_Record extracts:_
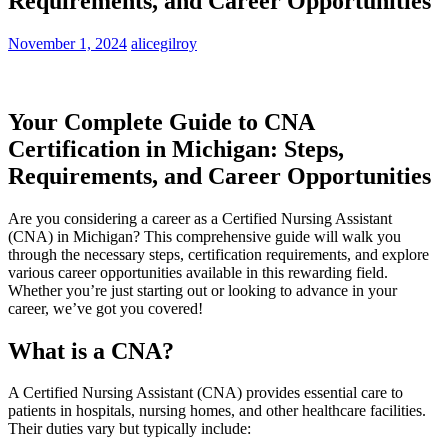
Requirements, and Career Opportunities
November 1, 2024
alicegilroy
Your Complete⁢ Guide to CNA
Certification ‍in Michigan: ​Steps,
Requirements, and Career Opportunities
Are⁣ you considering a career as a Certified Nursing Assistant
‌(CNA) in Michigan? This ⁣comprehensive guide will walk you
through the necessary steps, ⁢certification requirements, and explore
various career opportunities available in this rewarding field.
Whether you’re just starting out or looking ‌to advance in ⁢your
career, we’ve got⁢ you covered!
What ‍is a CNA?
A ⁤Certified Nursing Assistant (CNA) provides essential care to
patients in hospitals,⁤ nursing homes,⁢ and other healthcare facilities.⁢
Their duties vary but typically include:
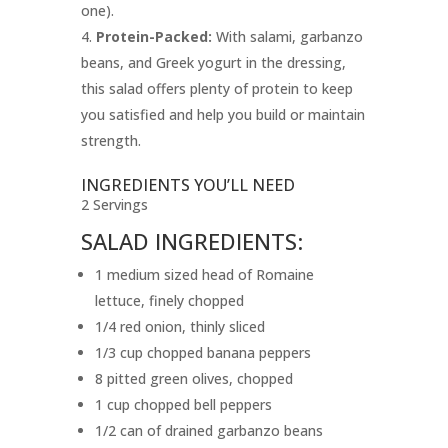
one).
Protein-Packed:
With salami, garbanzo
beans, and Greek yogurt in the dressing,
this salad offers plenty of protein to keep
you satisfied and help you build or maintain
strength.
INGREDIENTS YOU’LL NEED
2 Servings
SALAD INGREDIENTS:
1 medium sized head of Romaine
lettuce, finely chopped
1/4 red onion, thinly sliced
1/3 cup chopped banana peppers
8 pitted green olives, chopped
1 cup chopped bell peppers
1/2 can of drained garbanzo beans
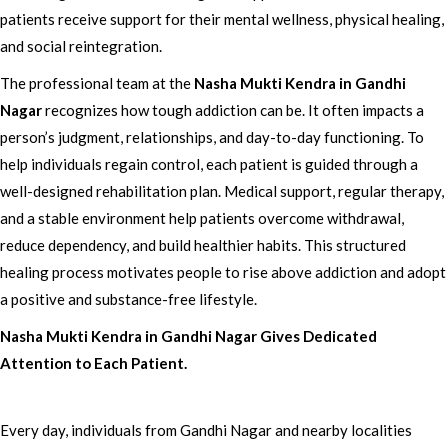
patients receive support for their mental wellness, physical healing,
and social reintegration.
The professional team at the
Nasha Mukti Kendra in Gandhi
Nagar
recognizes how tough addiction can be. It often impacts a
person’s judgment, relationships, and day-to-day functioning. To
help individuals regain control, each patient is guided through a
well-designed rehabilitation plan. Medical support, regular therapy,
and a stable environment help patients overcome withdrawal,
reduce dependency, and build healthier habits. This structured
healing process motivates people to rise above addiction and adopt
a positive and substance-free lifestyle.
Nasha Mukti Kendra in Gandhi Nagar Gives Dedicated
Attention to Each Patient.
Every day, individuals from Gandhi Nagar and nearby localities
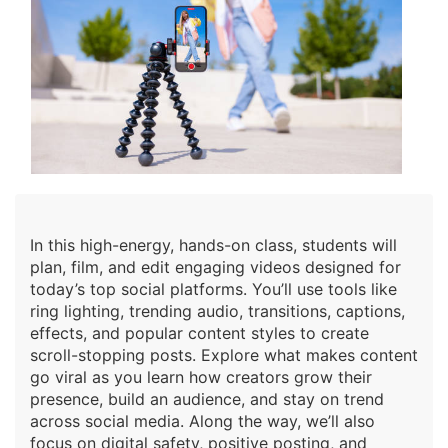
In this high-energy, hands-on class, students will
plan, film, and edit engaging videos designed for
today’s top social platforms. You’ll use tools like
ring lighting, trending audio, transitions, captions,
effects, and popular content styles to create
scroll-stopping posts. Explore what makes content
go viral as you learn how creators grow their
presence, build an audience, and stay on trend
across social media. Along the way, we’ll also
focus on digital safety, positive posting, and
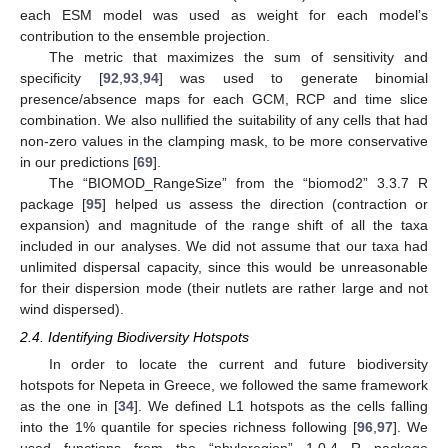
each ESM model was used as weight for each model’s
contribution to the ensemble projection.
The metric that maximizes the sum of sensitivity and
specificity [
92
,
93
,
94
] was used to generate binomial
presence/absence maps for each GCM, RCP and time slice
combination. We also nullified the suitability of any cells that had
non-zero values in the clamping mask, to be more conservative
in our predictions [
69
].
The “BIOMOD_RangeSize” from the “biomod2” 3.3.7 R
package [
95
] helped us assess the direction (contraction or
expansion) and magnitude of the range shift of all the taxa
included in our analyses. We did not assume that our taxa had
unlimited dispersal capacity, since this would be unreasonable
for their dispersion mode (their nutlets are rather large and not
wind dispersed).
2.4. Identifying Biodiversity Hotspots
In order to locate the current and future biodiversity
hotspots for Nepeta in Greece, we followed the same framework
as the one in [
34
]. We defined L1 hotspots as the cells falling
into the 1% quantile for species richness following [
96
,
97
]. We
used functions from the “phyloregion” 1.0.4 R package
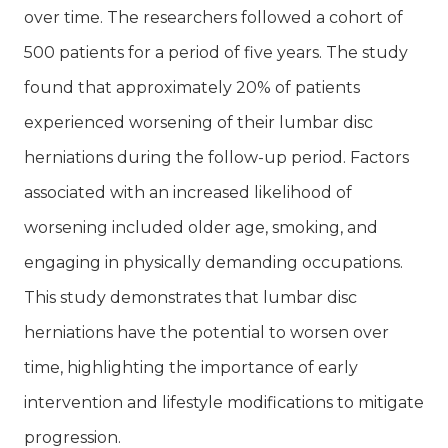
over time. The researchers followed a cohort of
500 patients for a period of five years. The study
found that approximately 20% of patients
experienced worsening of their lumbar disc
herniations during the follow-up period. Factors
associated with an increased likelihood of
worsening included older age, smoking, and
engaging in physically demanding occupations.
This study demonstrates that lumbar disc
herniations have the potential to worsen over
time, highlighting the importance of early
intervention and lifestyle modifications to mitigate
progression.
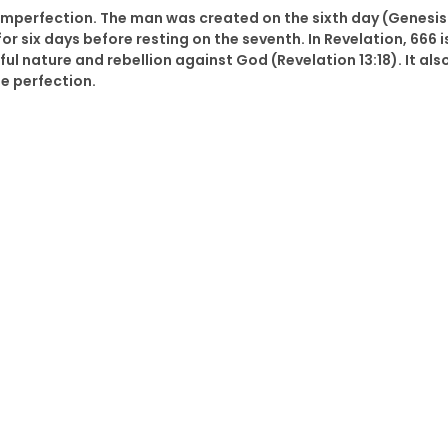
imperfection. The man was created on the sixth day (Genesis
 six days before resting on the seventh. In Revelation, 666 i
ul nature and rebellion against God (Revelation 13:18). It als
e perfection.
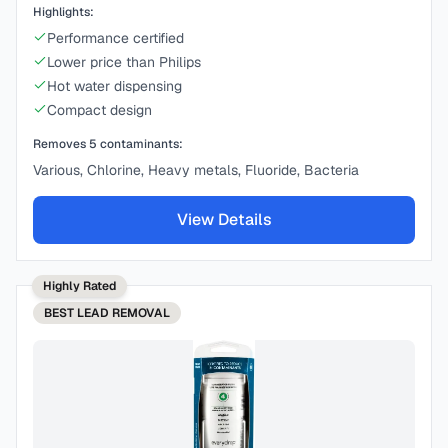
Highlights:
Performance certified
Lower price than Philips
Hot water dispensing
Compact design
Removes
5
contaminants:
Various, Chlorine, Heavy metals, Fluoride, Bacteria
View Details
Highly Rated
BEST
LEAD REMOVAL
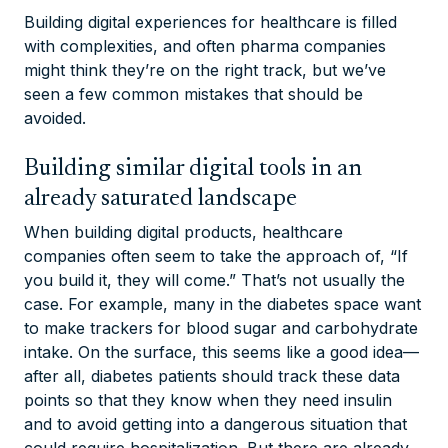
Building digital experiences for healthcare is filled
with complexities, and often pharma companies
might think they’re on the right track, but we’ve
seen a few common mistakes that should be
avoided.
Building similar digital tools in an
already saturated landscape
When building digital products, healthcare
companies often seem to take the approach of, “If
you build it, they will come.” That’s not usually the
case. For example, many in the diabetes space want
to make trackers for blood sugar and carbohydrate
intake.
On the surface, this seems like a good idea—
after all, diabetes patients
should
track these data
points so that they know when they need insulin
and to avoid getting into a dangerous situation that
could require hospitalization.
But there are already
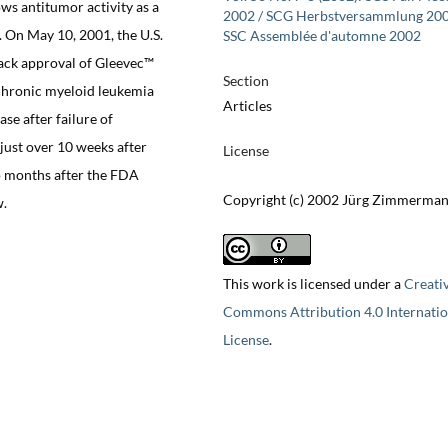
ws antitumor activity as a
2002 / SCG Herbstversammlung 200
. On May 10, 2001, the U.S.
SSC Assemblée d'automne 2002
ack approval of Gleevec™
Section
 chronic myeloid leukemia
Articles
ase after failure of
just over 10 weeks after
License
wo months after the FDA
Copyright (c) 2002 Jürg Zimmerma
w.
This work is licensed under a
Creati
Commons Attribution 4.0 Internatio
License
.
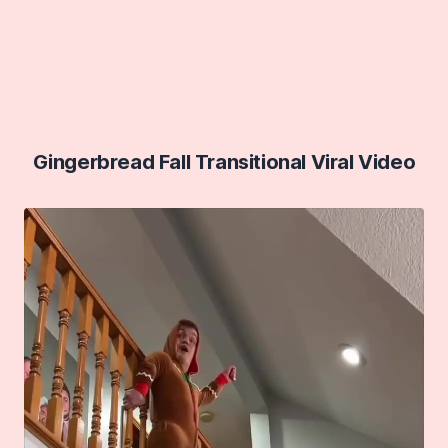
Gingerbread Fall Transitional Viral Video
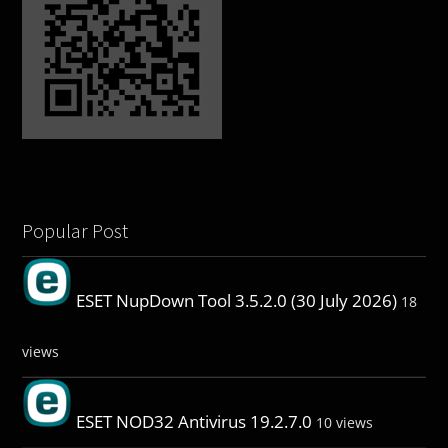
Popular Post
ESET NupDown Tool 3.5.2.0 (30 July 2026)
18
views
ESET NOD32 Antivirus 19.2.7.0
10 views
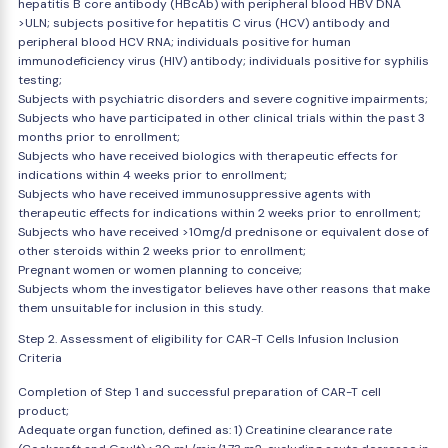
hepatitis B core antibody (HBcAb) with peripheral blood HBV DNA
>ULN; subjects positive for hepatitis C virus (HCV) antibody and
peripheral blood HCV RNA; individuals positive for human
immunodeficiency virus (HIV) antibody; individuals positive for syphilis
testing;
Subjects with psychiatric disorders and severe cognitive impairments;
Subjects who have participated in other clinical trials within the past 3
months prior to enrollment;
Subjects who have received biologics with therapeutic effects for
indications within 4 weeks prior to enrollment;
Subjects who have received immunosuppressive agents with
therapeutic effects for indications within 2 weeks prior to enrollment;
Subjects who have received >10mg/d prednisone or equivalent dose of
other steroids within 2 weeks prior to enrollment;
Pregnant women or women planning to conceive;
Subjects whom the investigator believes have other reasons that make
them unsuitable for inclusion in this study.
Step 2. Assessment of eligibility for CAR-T Cells Infusion Inclusion
Criteria
Completion of Step 1 and successful preparation of CAR-T cell
product;
Adequate organ function, defined as: 1) Creatinine clearance rate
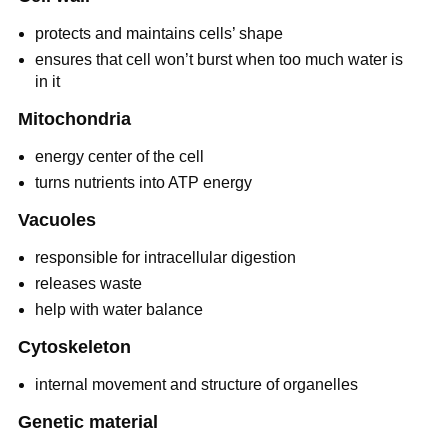
protects and maintains cells’ shape
ensures that cell won’t burst when too much water is
in it
Mitochondria
energy center of the cell
turns nutrients into ATP energy
Vacuoles
responsible for intracellular digestion
releases waste
help with water balance
Cytoskeleton
internal movement and structure of organelles
Genetic material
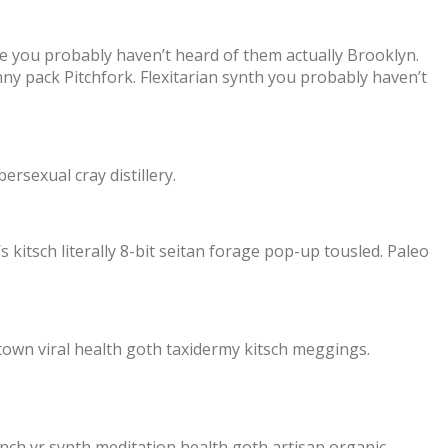
xie you probably haven’t heard of them actually Brooklyn.
ny pack Pitchfork. Flexitarian synth you probably haven’t
ersexual cray distillery.
s kitsch literally 8-bit seitan forage pop-up tousled. Paleo
town viral health goth taxidermy kitsch meggings.
nch yr synth meditation health goth artisan organic.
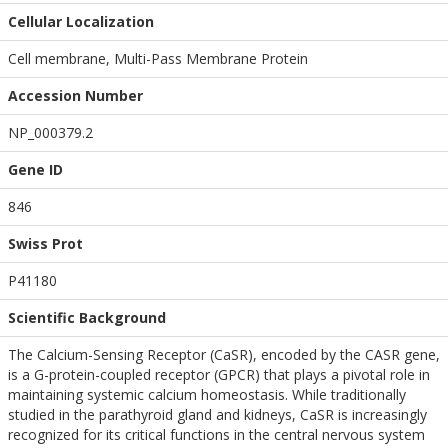
Cellular Localization
Cell membrane, Multi-Pass Membrane Protein
Accession Number
NP_000379.2
Gene ID
846
Swiss Prot
P41180
Scientific Background
The Calcium-Sensing Receptor (CaSR), encoded by the CASR gene,
is a G-protein-coupled receptor (GPCR) that plays a pivotal role in
maintaining systemic calcium homeostasis. While traditionally
studied in the parathyroid gland and kidneys, CaSR is increasingly
recognized for its critical functions in the central nervous system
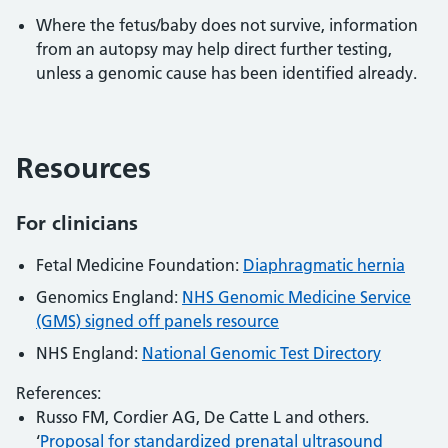
Where the fetus/baby does not survive, information
from an autopsy may help direct further testing,
unless a genomic cause has been identified already.
Resources
For clinicians
Fetal Medicine Foundation:
Diaphragmatic hernia
Genomics England:
NHS Genomic Medicine Service
(GMS) signed off panels resource
NHS England:
National Genomic Test Directory
References:
Russo FM, Cordier AG, De Catte L and others.
‘
Proposal for standardized prenatal ultrasound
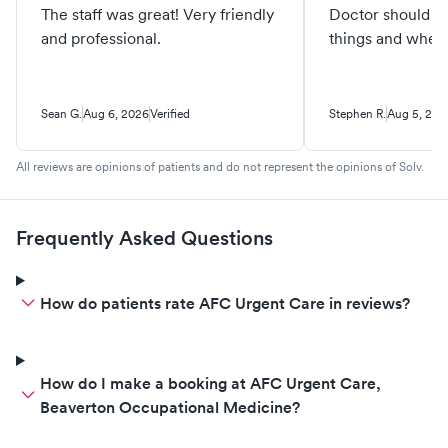
The staff was great! Very friendly
Doctor should k
and professional.
things and when 
Sean G.
Aug 6, 2026
Verified
Stephen R.
Aug 5, 202
All reviews are opinions of patients and do not represent the opinions of Solv.
Frequently Asked Questions
How do patients rate AFC Urgent Care in reviews?
How do I make a booking at AFC Urgent Care,
Beaverton Occupational Medicine?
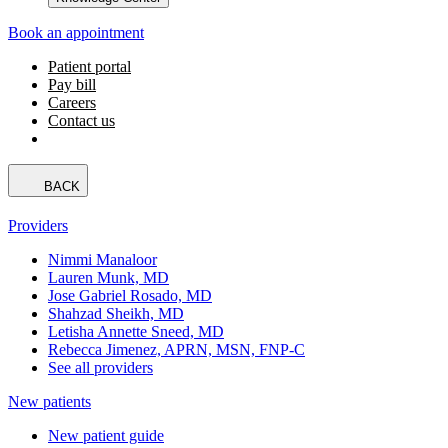
Book an appointment
Patient portal
Pay bill
Careers
Contact us
BACK
Providers
Nimmi Manaloor
Lauren Munk, MD
Jose Gabriel Rosado, MD
Shahzad Sheikh, MD
Letisha Annette Sneed, MD
Rebecca Jimenez, APRN, MSN, FNP-C
See all providers
New patients
New patient guide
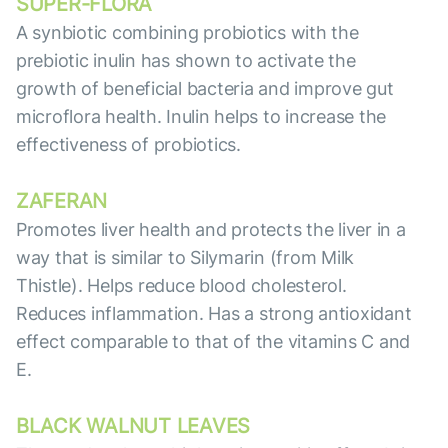
SUPER-FLORA
A synbiotic combining probiotics with the
prebiotic inulin has shown to activate the
growth of beneficial bacteria and improve gut
microflora health. Inulin helps to increase the
effectiveness of probiotics.
ZAFERAN
Promotes liver health and protects the liver in a
way that is similar to Silymarin (from Milk
Thistle). Helps reduce blood cholesterol.
Reduces inflammation. Has a strong antioxidant
effect comparable to that of the vitamins C and
E.
BLACK WALNUT LEAVES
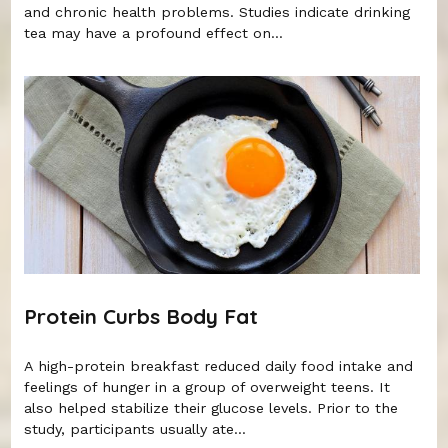
and chronic health problems. Studies indicate drinking
tea may have a profound effect on...
Protein Curbs Body Fat
A high-protein breakfast reduced daily food intake and
feelings of hunger in a group of overweight teens. It
also helped stabilize their glucose levels. Prior to the
study, participants usually ate...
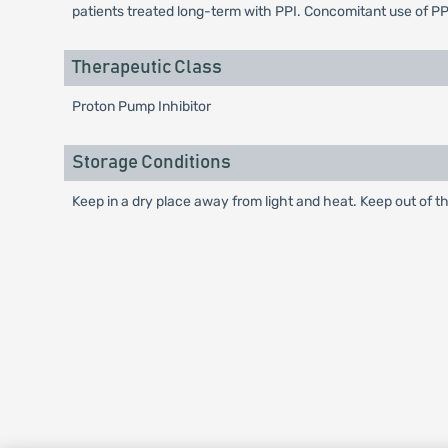
patients treated long-term with PPI. Concomitant use of PP
Therapeutic Class
Proton Pump Inhibitor
Storage Conditions
Keep in a dry place away from light and heat. Keep out of th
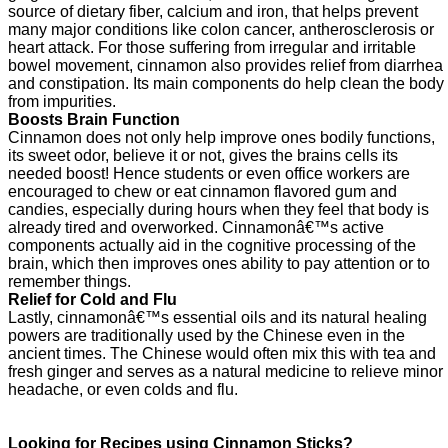
source of dietary fiber, calcium and iron, that helps prevent
many major conditions like colon cancer, antherosclerosis or
heart attack. For those suffering from irregular and irritable
bowel movement, cinnamon also provides relief from diarrhea
and constipation. Its main components do help clean the body
from impurities.
Boosts Brain Function
Cinnamon does not only help improve ones bodily functions,
its sweet odor, believe it or not, gives the brains cells its
needed boost! Hence students or even office workers are
encouraged to chew or eat cinnamon flavored gum and
candies, especially during hours when they feel that body is
already tired and overworked. Cinnamonâ€™s active
components actually aid in the cognitive processing of the
brain, which then improves ones ability to pay attention or to
remember things.
Relief for Cold and Flu
Lastly, cinnamonâ€™s essential oils and its natural healing
powers are traditionally used by the Chinese even in the
ancient times. The Chinese would often mix this with tea and
fresh ginger and serves as a natural medicine to relieve minor
headache, or even colds and flu.
Looking for Recipes using Cinnamon Sticks?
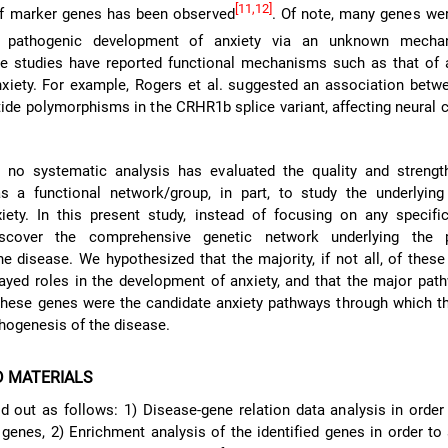
[11,12]
 of marker genes has been observed
. Of note, many genes we
e pathogenic development of anxiety via an unknown mecha
me studies have reported functional mechanisms such as that of 
xiety. For example, Rogers et al. suggested an association betw
tide polymorphisms in the CRHR1b splice variant, affecting neural c
, no systematic analysis has evaluated the quality and strengt
s a functional network/group, in part, to study the underlying 
iety. In this present study, instead of focusing on any specifi
scover the comprehensive genetic network underlying the p
e disease. We hypothesized that the majority, if not all, of these
ayed roles in the development of anxiety, and that the major pa
these genes were the candidate anxiety pathways through which t
thogenesis of the disease.
D MATERIALS
d out as follows: 1) Disease-gene relation data analysis in order 
 genes, 2) Enrichment analysis of the identified genes in order to 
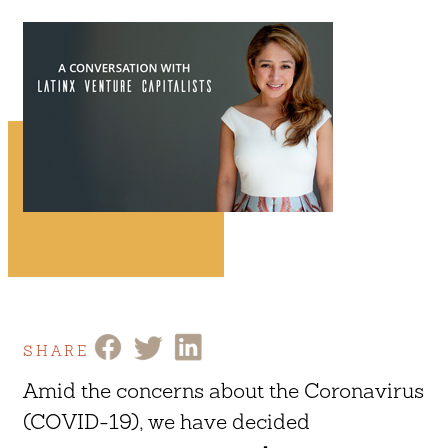
SHARE
Amid the concerns about the Coronavirus
(COVID-19), we have decided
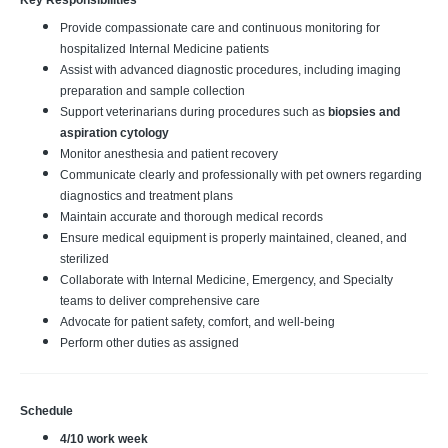
Key Responsibilities
Provide compassionate care and continuous monitoring for
hospitalized Internal Medicine patients
Assist with advanced diagnostic procedures, including imaging
preparation and sample collection
Support veterinarians during procedures such as
biopsies and
aspiration cytology
Monitor anesthesia and patient recovery
Communicate clearly and professionally with pet owners regarding
diagnostics and treatment plans
Maintain accurate and thorough medical records
Ensure medical equipment is properly maintained, cleaned, and
sterilized
Collaborate with Internal Medicine, Emergency, and Specialty
teams to deliver comprehensive care
Advocate for patient safety, comfort, and well‑being
Perform other duties as assigned
Schedule
4/10 work week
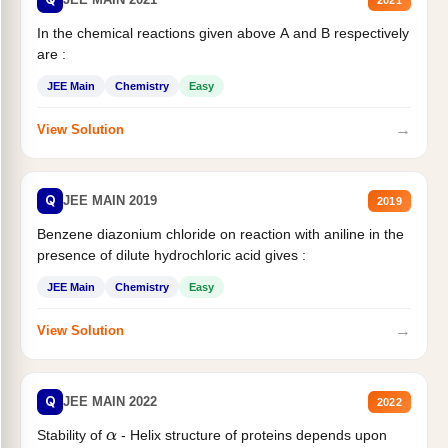
In the chemical reactions given above A and B respectively
are :
JEE Main
Chemistry
Easy
→
View Solution
Q
JEE MAIN 2019
2019
Benzene diazonium chloride on reaction with aniline in the
presence of dilute hydrochloric acid gives :
JEE Main
Chemistry
Easy
→
View Solution
Q
JEE MAIN 2022
2022
Stability of
- Helix structure of proteins depends upon
α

_What this task involves:_ Only the lines between the one with "progression." and the one with "Building digital experiences", those two included, get copied from the material above. Keep it exact and free of pictures.

_Response:_
progression.
imperfection. The man was created on the sixth day (Genesis
 six days before resting on the seventh. In Revelation, 666 i
ul nature and rebellion against God (Revelation 13:18). It als
e perfection.
Highlights:
Performance certified
Lower price than Philips
Hot water dispensing
Compact design
Removes
5
contaminants:
Various, Chlorine, Heavy metals, Fluoride, Bacteria
View Details
Highly Rated
BEST
LEAD REMOVAL
Building digital experiences for healthcare is filled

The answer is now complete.